[Text shown]
-----
There has been a bit of a hitch in our giddy-up and It has put me in the Funk.
My Funk that is not at all Funky.
It's more like a ....Fuuuughhhnk and I don't like to write and or take pictures when I'm this place.
My words come out kind of petulant and boring and my pictures look dull.
Much as I adore and aspire to scathing cynicism, I'm not much good at it.
There's not really any reason for the gloom.
We are just not that having that amazing a time right now.
Even intrepid, scuba-diving, homeschooling wizards are subject to the doldrums.
We are in "the Waiting Place", as it were...
If you have ever read ,Dr, Suess' "OH, THE PLACES YOU'LL GO...." you will know exactly what a carbuncle this spot can be.
Old Dr. S, wrote many a zinger, but this one is a roadmap for what to expect out of life.
It should be taught in preschool and again in freshman college. One should read it before they get married and before they have children and before they go sailing...
if they taught this little nugget of self awareness in Sunday school instead of the Bible, we would live in a more tolerant world.
People would understand what they were experiencing and stop blaming one another- when it wasn't going their way.
At the moment we are "waiting" because our auto pilot took a dump.
This happened as we were sailing away from one of the most beautiful anchorages we have ever been in.
We had it to ourselves, the weather was perfect and the visibility was at least forty feet.
But we left, anyway, on a morning with no wind.
Why?
Because we were being stuck. We were adhering to foolish notions of busyness.
We had been on a treadmill of moving and storms and rebuilding engine parts and just cracking the whip in general and we just overworked perfection and fucked it up.
We were low on water-but not out.
and we had a fridge full of fresh fish and lobster tails...
We had no actual deadlines or timelines.
We just thought we should get moving...because....I can't even remember why.
We had no real reason to go.
We just did.
Even though the Universe had clearly conspired to lie down and roll in ecstasy at our feet- we chose to ignore it and stepped over her instead.
Well, the Universe is a fickle bitch and she was rightly insulted by our attitude,
Not five minutes after we left the bay, our autopilot- very essential bit of mechanics on a boat roaming the seas- crapped out.
It is thirty years old, but until this moment, it has worked like a horse and not given us one bit of trouble.
But, oh, the trouble it has given us since.
To add insult to injury, its also been a very expensive and time consuming trouble.
Rather than writing blogs while sailing across the Gulf of California, this week, we hung around La Paz, trying to "shake the bushes" for spare parts or someone to help us rebuild the motor on our fried steering arm-all to no avail.
-----
[Page images and extracted text]
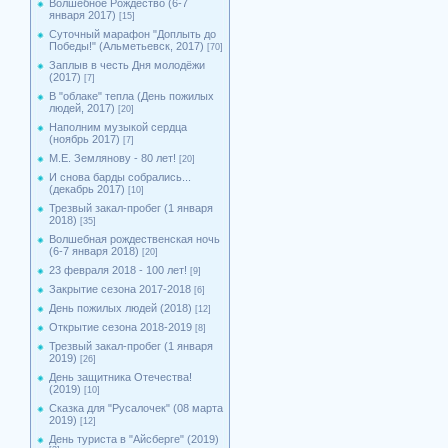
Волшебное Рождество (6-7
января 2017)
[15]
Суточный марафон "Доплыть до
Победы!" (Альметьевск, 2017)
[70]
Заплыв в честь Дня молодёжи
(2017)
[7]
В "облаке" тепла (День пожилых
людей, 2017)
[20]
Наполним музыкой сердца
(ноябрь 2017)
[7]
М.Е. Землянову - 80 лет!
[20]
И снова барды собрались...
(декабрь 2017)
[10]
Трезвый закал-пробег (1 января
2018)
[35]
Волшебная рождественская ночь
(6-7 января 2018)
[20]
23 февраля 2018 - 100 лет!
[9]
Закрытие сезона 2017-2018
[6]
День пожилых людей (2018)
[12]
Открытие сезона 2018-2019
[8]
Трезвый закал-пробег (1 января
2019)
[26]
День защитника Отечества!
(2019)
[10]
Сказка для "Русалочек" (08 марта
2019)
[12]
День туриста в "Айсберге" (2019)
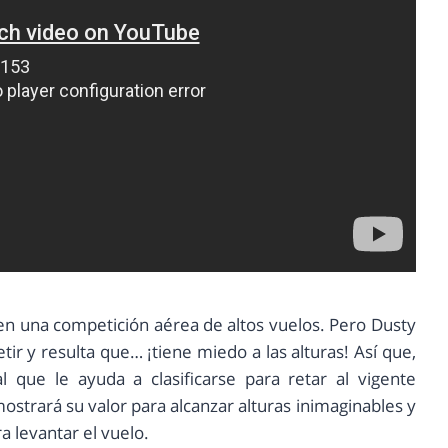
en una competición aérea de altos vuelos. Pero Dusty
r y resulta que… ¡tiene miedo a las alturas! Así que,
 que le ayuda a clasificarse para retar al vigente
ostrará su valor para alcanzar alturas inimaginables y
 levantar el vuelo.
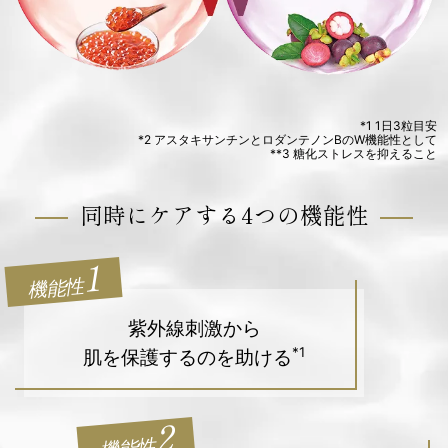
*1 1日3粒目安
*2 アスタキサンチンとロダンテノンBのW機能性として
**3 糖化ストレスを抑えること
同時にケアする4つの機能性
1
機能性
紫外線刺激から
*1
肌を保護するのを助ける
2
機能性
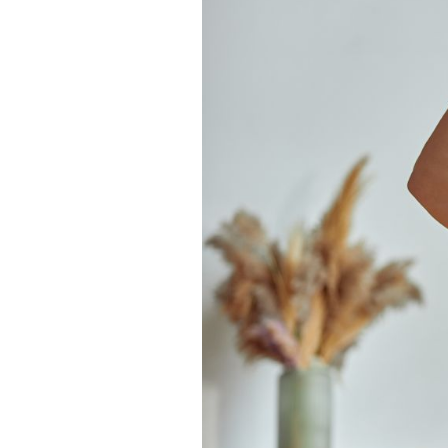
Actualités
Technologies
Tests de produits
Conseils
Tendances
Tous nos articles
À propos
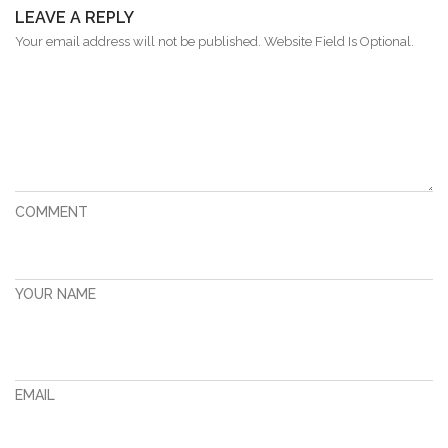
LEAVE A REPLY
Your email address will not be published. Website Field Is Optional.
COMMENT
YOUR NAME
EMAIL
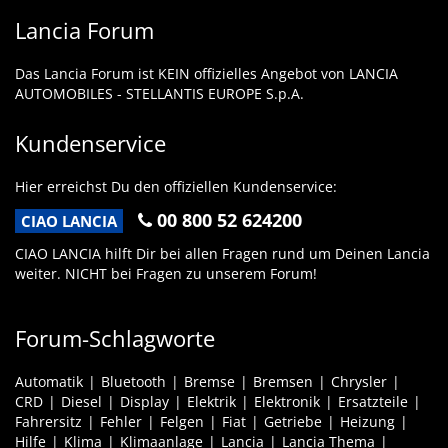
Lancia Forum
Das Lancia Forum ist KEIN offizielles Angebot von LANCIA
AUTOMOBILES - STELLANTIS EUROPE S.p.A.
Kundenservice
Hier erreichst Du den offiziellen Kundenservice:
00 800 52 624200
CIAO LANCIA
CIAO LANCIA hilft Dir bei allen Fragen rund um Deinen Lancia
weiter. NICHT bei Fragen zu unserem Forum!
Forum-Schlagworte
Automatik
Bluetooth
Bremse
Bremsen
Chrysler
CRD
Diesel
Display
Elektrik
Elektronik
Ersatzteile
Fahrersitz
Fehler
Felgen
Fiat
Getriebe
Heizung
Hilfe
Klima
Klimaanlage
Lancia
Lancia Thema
-----
[Required tasks]
A: How old does the sailing blog post say the autopilot is?
B: Write what comes next in the sailing blog post, picking up after its final sentence.

[Answers]
A: Thirty years old.

B:
The only solution, other than to go for a different, cheaper, less-badass, auto helm-at the moment we have only one, which also functions as our back-up steering because we have no rudder post-was to buy a new one from the archaic but excellent company in Seattle that made ours.
Not cheap. Not easy to get to Mexico.
Total pain in the butt.
There are people who would say this malfortune had nothing to do with leaving a perfect and idyllic cove on a divine morning, for no good reason.
These same people would say that it was a thirty years old, auto pilot and it was going to go anyway and we were lucky we weren't in the middle of the Pacific...
These people would not be sailors.
Sailors would laugh because they know we are all dependent on fiction and myth and Karma and luck.
A seaman would see our folly for what it was.
We didn't even have our sails up- serves us right.
So, this brought the Funk and the Funk led to petty battles with live-aboard children being forced from their wandering bliss and the freedom of days spent with loose structure and salty hair to hours at the galley table homeschooling from printed textbooks.
The Funk brought up concerns about money and what we will do and where we should go.
The Funk brought to light a myriad of other boat issues that needed to be addressed.
The Funk sucked.
There are no pictures of the Funk.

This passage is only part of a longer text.